*** Source document

Take this with a grain of salt—I'm estimating from memory—but roughly speaking, the '12% cheaper' parts ended up costing us about 18% more in total. I built a spreadsheet afterward to confirm, and the numbers weren't pretty.
The turning point: a $1,200 redo
The moment I realized how badly I'd misjudged things came during a line retrofit in March 2024.
We needed 35 DM0080s and matching drive controls for a customer project. Vendor B quoted $4,100. Vendor A quoted $4,600. I went with Vendor B again. The order arrived three days late (no expedite fee this time, because we'd ordered early enough), but three of the motors had incorrect mounting flanges. They didn't match the drawings we'd submitted.
The replacement cost wasn't just the motor price—it was the labor to uninstall, the project delay, and the shipping both ways. The redo cost us about $1,200 in direct costs. The relationship cost with the customer? Harder to quantify, but that's not zero.
I called Vendor A and asked what their price would have been all-in. They ran the numbers: $5,050 including delivery, customs clearance (Cross-border shipment), and a warranty that covered exactly this kind of specification mismatch. The $400 difference between the base quotes had ballooned into a $950 gap because of risk.
I can't prove this exactly—don't hold me to the precise figures—but our procurement policy now requires a TCO calculation for any order over $5,000. That change came directly from this experience.
What I learned about Interroll specifically
Interroll is an interesting case. Their modular conveyor systems are designed for interoperability. The drum motors, controls, and rollers are optimized to work together. When you buy through an authorized distributor (like Vendor A), you're paying for that integration expertise. The distributor isn't just a parts warehouse; they're a technical resource who knows which DM motor pairs best with which drive control for a given load profile.
I used to think that was overkill. I just need the motor, I thought. And for simple applications, maybe that's true. But for anything complex—a sortation system with variable speeds, multiple merge points, or specific throughput requirements—the integration knowledge is worth paying for.

******
*** Raw records

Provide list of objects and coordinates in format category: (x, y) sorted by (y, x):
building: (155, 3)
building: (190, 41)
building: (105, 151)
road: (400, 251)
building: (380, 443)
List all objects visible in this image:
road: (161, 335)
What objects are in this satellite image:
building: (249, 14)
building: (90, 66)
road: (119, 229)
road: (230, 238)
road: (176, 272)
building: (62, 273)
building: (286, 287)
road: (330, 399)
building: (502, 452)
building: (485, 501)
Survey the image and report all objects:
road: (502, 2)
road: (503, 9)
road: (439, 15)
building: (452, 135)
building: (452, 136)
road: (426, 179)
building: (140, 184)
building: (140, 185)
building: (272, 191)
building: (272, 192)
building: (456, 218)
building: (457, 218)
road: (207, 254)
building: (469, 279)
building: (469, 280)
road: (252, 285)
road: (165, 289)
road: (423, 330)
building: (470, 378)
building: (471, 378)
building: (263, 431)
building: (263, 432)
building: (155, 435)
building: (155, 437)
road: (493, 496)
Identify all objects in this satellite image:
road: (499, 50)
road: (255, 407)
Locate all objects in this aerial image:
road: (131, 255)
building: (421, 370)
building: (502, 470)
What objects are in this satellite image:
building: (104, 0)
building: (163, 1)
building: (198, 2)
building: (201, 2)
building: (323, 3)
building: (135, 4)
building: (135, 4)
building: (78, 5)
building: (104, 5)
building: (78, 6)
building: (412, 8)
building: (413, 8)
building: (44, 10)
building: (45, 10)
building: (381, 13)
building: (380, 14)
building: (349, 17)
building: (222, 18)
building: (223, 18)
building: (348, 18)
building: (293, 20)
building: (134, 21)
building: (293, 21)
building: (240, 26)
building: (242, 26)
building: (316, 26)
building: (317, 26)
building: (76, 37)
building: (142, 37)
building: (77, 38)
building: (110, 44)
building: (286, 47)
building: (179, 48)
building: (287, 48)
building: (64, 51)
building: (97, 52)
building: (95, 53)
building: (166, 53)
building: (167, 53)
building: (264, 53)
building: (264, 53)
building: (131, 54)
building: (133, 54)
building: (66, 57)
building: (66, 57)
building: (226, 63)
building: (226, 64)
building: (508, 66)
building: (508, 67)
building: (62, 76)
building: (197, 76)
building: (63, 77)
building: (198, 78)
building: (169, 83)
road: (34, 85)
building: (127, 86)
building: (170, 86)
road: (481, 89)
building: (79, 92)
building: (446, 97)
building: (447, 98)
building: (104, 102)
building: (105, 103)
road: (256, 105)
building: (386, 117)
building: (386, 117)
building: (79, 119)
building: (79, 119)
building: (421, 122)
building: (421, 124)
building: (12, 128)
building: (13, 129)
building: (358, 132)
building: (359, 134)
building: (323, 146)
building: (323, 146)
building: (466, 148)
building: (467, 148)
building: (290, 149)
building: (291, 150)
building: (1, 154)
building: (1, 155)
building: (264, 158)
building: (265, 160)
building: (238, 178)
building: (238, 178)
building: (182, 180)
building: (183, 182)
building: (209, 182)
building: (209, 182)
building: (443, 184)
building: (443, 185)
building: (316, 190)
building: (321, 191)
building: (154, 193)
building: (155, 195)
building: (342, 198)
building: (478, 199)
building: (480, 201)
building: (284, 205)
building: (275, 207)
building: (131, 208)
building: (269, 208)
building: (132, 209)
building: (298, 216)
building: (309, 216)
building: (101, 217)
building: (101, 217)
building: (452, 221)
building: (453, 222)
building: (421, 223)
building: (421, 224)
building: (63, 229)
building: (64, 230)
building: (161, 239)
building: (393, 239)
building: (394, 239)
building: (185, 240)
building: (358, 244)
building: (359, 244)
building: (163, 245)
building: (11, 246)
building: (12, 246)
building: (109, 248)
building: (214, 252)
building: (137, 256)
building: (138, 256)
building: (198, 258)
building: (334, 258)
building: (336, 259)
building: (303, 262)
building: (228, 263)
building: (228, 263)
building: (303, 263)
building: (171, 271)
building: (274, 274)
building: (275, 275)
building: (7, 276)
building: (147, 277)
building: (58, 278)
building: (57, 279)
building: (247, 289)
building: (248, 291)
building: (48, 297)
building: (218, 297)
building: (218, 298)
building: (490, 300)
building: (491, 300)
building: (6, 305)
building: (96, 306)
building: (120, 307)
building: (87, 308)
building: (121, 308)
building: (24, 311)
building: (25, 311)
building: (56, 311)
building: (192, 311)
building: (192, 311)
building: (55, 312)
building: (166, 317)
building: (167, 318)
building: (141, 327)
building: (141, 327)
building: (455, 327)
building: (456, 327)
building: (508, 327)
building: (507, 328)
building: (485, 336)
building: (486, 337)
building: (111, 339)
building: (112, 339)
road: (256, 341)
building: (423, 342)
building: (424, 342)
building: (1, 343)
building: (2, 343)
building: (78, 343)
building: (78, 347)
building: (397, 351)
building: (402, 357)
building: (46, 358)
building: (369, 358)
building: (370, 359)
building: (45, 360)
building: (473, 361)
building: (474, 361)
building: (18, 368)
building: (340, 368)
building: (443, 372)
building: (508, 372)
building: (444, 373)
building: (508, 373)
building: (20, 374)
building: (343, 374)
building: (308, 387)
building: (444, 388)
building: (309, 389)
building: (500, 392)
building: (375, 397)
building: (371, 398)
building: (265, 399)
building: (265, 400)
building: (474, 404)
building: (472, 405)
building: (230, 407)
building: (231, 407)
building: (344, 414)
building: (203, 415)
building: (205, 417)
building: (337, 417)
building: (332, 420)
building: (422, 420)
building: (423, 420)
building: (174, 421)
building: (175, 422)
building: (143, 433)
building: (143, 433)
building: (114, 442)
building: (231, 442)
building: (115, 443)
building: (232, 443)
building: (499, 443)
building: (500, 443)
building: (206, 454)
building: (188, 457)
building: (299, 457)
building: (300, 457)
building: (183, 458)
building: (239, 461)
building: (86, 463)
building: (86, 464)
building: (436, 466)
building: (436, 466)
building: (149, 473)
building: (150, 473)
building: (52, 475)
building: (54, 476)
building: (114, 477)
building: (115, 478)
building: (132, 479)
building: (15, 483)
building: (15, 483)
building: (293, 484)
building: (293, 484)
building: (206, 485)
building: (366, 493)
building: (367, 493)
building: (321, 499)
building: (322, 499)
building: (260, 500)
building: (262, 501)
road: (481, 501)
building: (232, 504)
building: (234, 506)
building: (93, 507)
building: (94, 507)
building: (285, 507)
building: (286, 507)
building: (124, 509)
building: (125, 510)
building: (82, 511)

******

List of tasks
1. In the article on drum motor purchasing, how much did Vendor B quote for the 35 DM0080s and matching drive controls?
2. Repeat the passage of the article on drum motor purchasing starting at "Take this with" and ending at "drawings we'd submitted.".
3. Translate this sentence from the article on drum motor purchasing into Spanish: "That change came directly from this experience."
Nothing here depends on the rows.

Exercise responses
1. $4,100.

2.
Take this with a grain of salt—I'm estimating from memory—but roughly speaking, the '12% cheaper' parts ended up costing us about 18% more in total. I built a spreadsheet afterward to confirm, and the numbers weren't pretty.
The turning point: a $1,200 redo
The moment I realized how badly I'd misjudged things came during a line retrofit in March 2024.
We needed 35 DM0080s and matching drive controls for a customer project. Vendor B quoted $4,100. Vendor A quoted $4,600. I went with Vendor B again. The order arrived three days late (no expedite fee this time, because we'd ordered early enough), but three of the motors had incorrect mounting flanges. They didn't match the drawings we'd submitted.

3. Ese cambio surgió directamente de esta experiencia.